What nobody tells you about starting solids is that, for the first few months, it's not actually about nutrition. They're still getting all their calories from milk. The food is just a sensory play activity that ruins their clothes. Once I realized that, the pressure lifted entirely. If they eat a single spoonful of mashed banana, great. If they squish it between their fingers and rub it into their hair to create a rigid, fruity helmet, also fine. They're just learning that food is a thing that exists.
You just have to surrender to the mess. Buy stock in stain remover, accept that your kitchen floor will always be slightly sticky, and embrace the chaos of the transition.
Before you embark on the great puree adventure, make sure you've got the gear to survive it.

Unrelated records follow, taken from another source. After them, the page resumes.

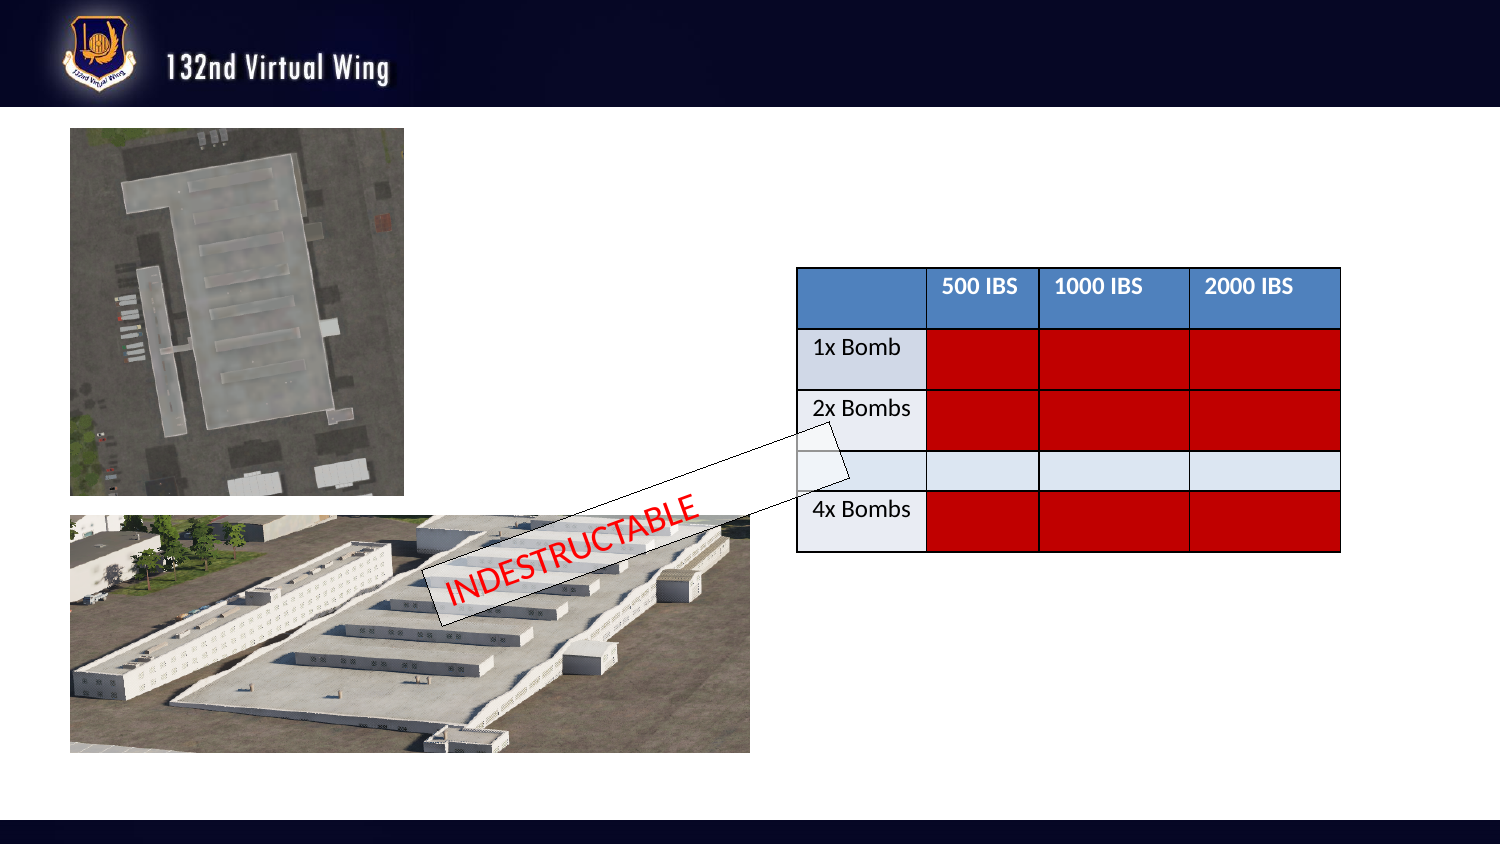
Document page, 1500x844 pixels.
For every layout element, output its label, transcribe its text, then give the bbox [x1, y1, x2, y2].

table_header 1000 IBS [1040, 269, 1189, 328]
table_cell [1040, 391, 1189, 450]
picture [0, 0, 1500, 107]
table_cell [927, 492, 1038, 551]
table_cell [1040, 452, 1189, 490]
table_cell [1040, 330, 1189, 389]
table_header 2000 IBS [1190, 269, 1340, 328]
table_cell [820, 452, 926, 490]
picture [70, 128, 404, 497]
table_cell [1190, 391, 1340, 450]
table_cell 4x Bombs [798, 492, 926, 551]
table_header 500 IBS [927, 269, 1038, 328]
table_cell [1040, 492, 1189, 551]
table_cell [927, 391, 1038, 450]
text_box INDESTRUCTABLE [578, 421, 850, 515]
table_cell [1190, 492, 1340, 551]
picture [70, 515, 750, 754]
table_header [798, 269, 926, 328]
table_cell [1190, 452, 1340, 490]
table_cell 1x Bomb [798, 330, 926, 389]
table_cell [1190, 330, 1340, 389]
table_cell [927, 330, 1038, 389]
table_cell 2x Bombs [798, 391, 926, 450]
table_cell [927, 452, 1038, 490]
picture [0, 820, 1500, 844]
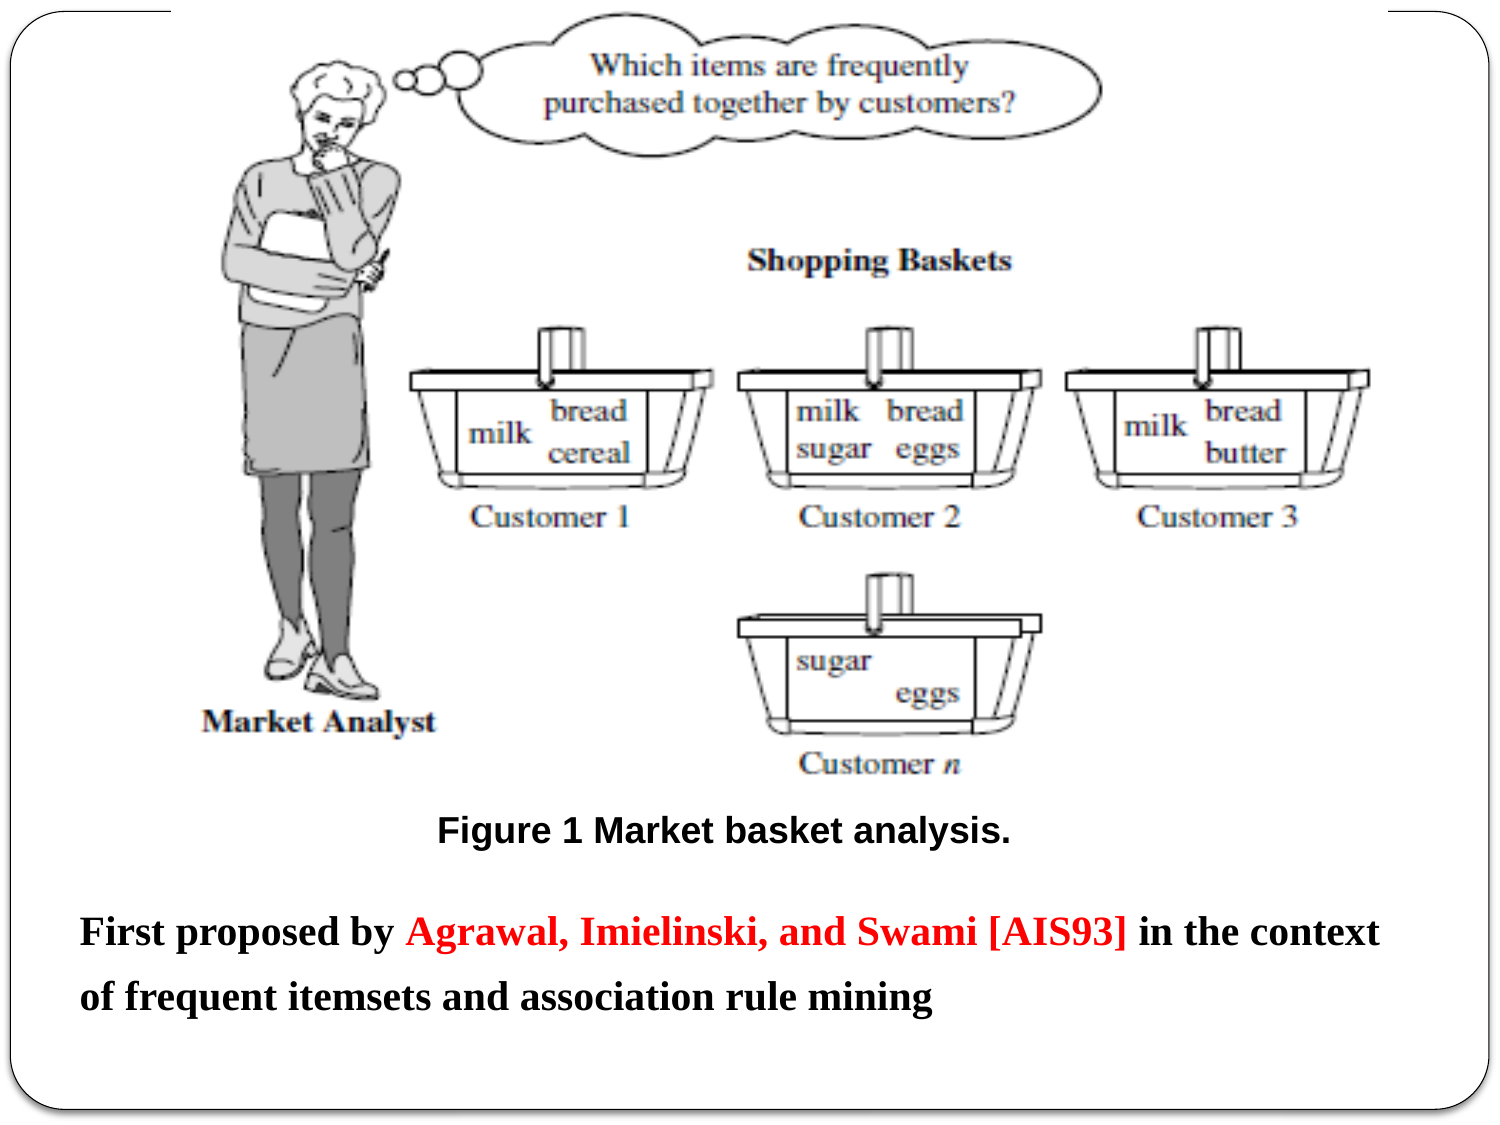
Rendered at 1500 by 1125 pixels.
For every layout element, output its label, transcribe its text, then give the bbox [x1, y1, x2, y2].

text_box Figure 1 Market basket analysis. [422, 798, 1027, 859]
text_box First proposed by Agrawal, Imielinski, and Swami [AIS93] in the context of frequent itemsets and association rule mining [64, 881, 1436, 1027]
picture [170, 0, 1389, 788]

Check out the Kianao store to stock up on essentials that might just save your skirting boards.
The messy truth about feeding babies
Do they really swallow any of it at first?
Honestly, no. For the first two weeks, I'm pretty sure 90% of the sweet potato ended up in their bibs, in my beard, or on the dog. They just sort of gum it around and let it dribble out. As long as they're getting a tiny taste, it counts as a win. Don't stress the volume.
Is gagging normal or are they dying?
It's terrifyingly normal. Babies have a gag reflex that's situated way further forward on their tongues than ours. My GP explained that gagging is their body's way of safely handling food, while choking is silent. So when they go red in the face and cough up a piece of banana like a hairball, they're honestly doing exactly what they're supposed to do. It still takes a year off my life every time it happens, though.
Can I just skip the purees and give them real food?
Yes, it's called Baby-Led Weaning, and it's brilliant if you enjoy having heart palpitations. We did a mix of both. Sometimes I carefully spoon-fed them oatmeal; other times I just handed them a massive floret of steamed broccoli and let them gnaw on it like a tiny tree. It depends entirely on how much energy I had for cleaning up that day.
Why is the poop suddenly radioactive?
Nobody warned me about the transition from milk-poop to solid-food-poop. When they eat carrots, it comes out bright orange. When they eat blueberries, it comes out looking like dark matter. It smells like a tiny adult has used their nappy. I don't know the exact science behind it, but I can confirm it's a horrific and perfectly normal rite of passage.